SOURCE PASSAGE »
•••••

Some news and views from UK academia and practice on the law, policy and practice of insolvency
Wednesday, 8 December 2010
s.6 of the CDDA86 considered - Secretary of State for Business, Innovation & Skills v Doffman & Anor  EWHC 3175 (Ch) (06 December 2010)
Mr Justice Newey (pictured) has handed down his judgment in Secretary of State for Business, Innovation & Skills v Doffman & Anor  EWHC 3175 (Ch) (06 December 2010). The case concerns the application of section 6 (unfitness) of the Directors' Disqualification Act 1986 (CDDA86). As the learned judge notes, "That section requires the Court to make a disqualification order against a person where his conduct as a director of one or more companies which have become insolvent makes him unfit to be concerned in the management of a company." What makes the case particularly interesting is that the defendants are both solicitors, one of whom went to my alma mater (the last part of that sentence is not particularly interesting!). The professional ramifications of disqualification are therefore perhaps more severe than for the typical 'lay person' director.

•••••

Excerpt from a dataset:
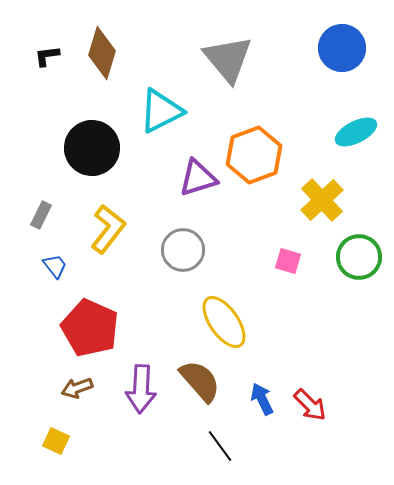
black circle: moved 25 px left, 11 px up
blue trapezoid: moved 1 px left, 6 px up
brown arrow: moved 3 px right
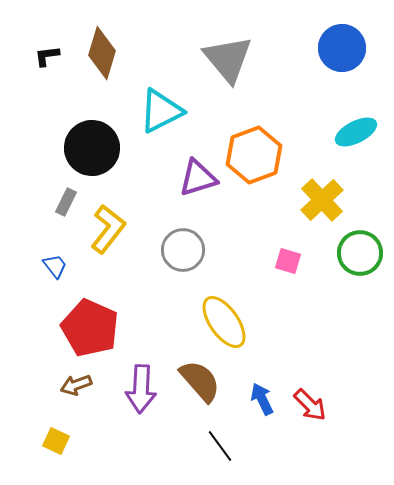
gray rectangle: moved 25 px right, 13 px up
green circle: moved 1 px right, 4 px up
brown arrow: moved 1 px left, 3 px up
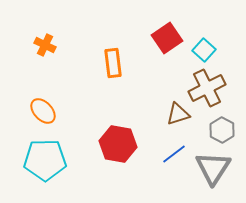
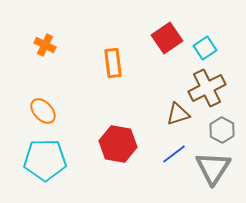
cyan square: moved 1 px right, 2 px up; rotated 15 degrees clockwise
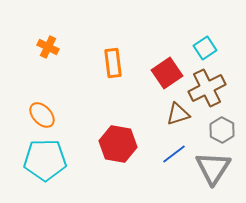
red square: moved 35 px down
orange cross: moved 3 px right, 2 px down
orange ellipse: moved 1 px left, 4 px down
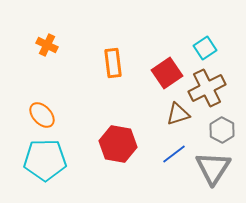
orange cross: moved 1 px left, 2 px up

•••••

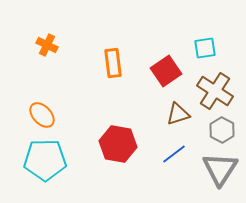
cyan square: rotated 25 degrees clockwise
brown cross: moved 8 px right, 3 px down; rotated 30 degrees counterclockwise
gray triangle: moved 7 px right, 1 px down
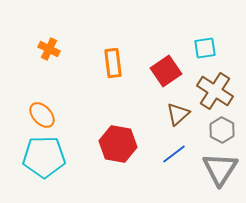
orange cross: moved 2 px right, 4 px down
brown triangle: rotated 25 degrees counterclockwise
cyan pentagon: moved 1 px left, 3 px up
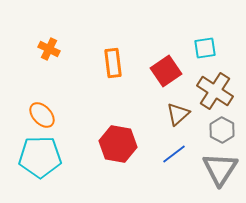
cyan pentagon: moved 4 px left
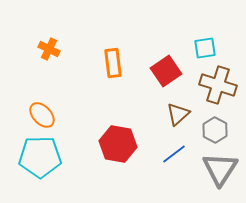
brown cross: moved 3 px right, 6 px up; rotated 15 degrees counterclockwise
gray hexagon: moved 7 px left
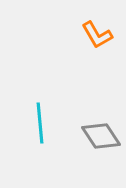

•••••

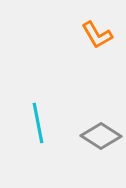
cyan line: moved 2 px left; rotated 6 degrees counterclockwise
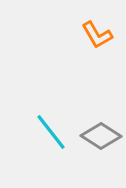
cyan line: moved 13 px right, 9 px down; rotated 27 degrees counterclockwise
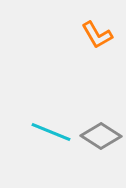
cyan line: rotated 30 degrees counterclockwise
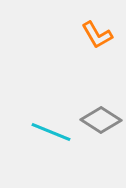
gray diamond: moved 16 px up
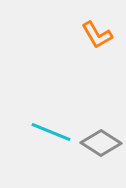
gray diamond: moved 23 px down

•••••

GIVEN PROBLEM » From the blog post on the Doffman disqualification case, quote everything from "Mr Justice Newey" down to "typical 'lay person' director.".

SOLUTION TO THE EXERCISE »
Mr Justice Newey (pictured) has handed down his judgment in Secretary of State for Business, Innovation & Skills v Doffman & Anor  EWHC 3175 (Ch) (06 December 2010). The case concerns the application of section 6 (unfitness) of the Directors' Disqualification Act 1986 (CDDA86). As the learned judge notes, "That section requires the Court to make a disqualification order against a person where his conduct as a director of one or more companies which have become insolvent makes him unfit to be concerned in the management of a company." What makes the case particularly interesting is that the defendants are both solicitors, one of whom went to my alma mater (the last part of that sentence is not particularly interesting!). The professional ramifications of disqualification are therefore perhaps more severe than for the typical 'lay person' director.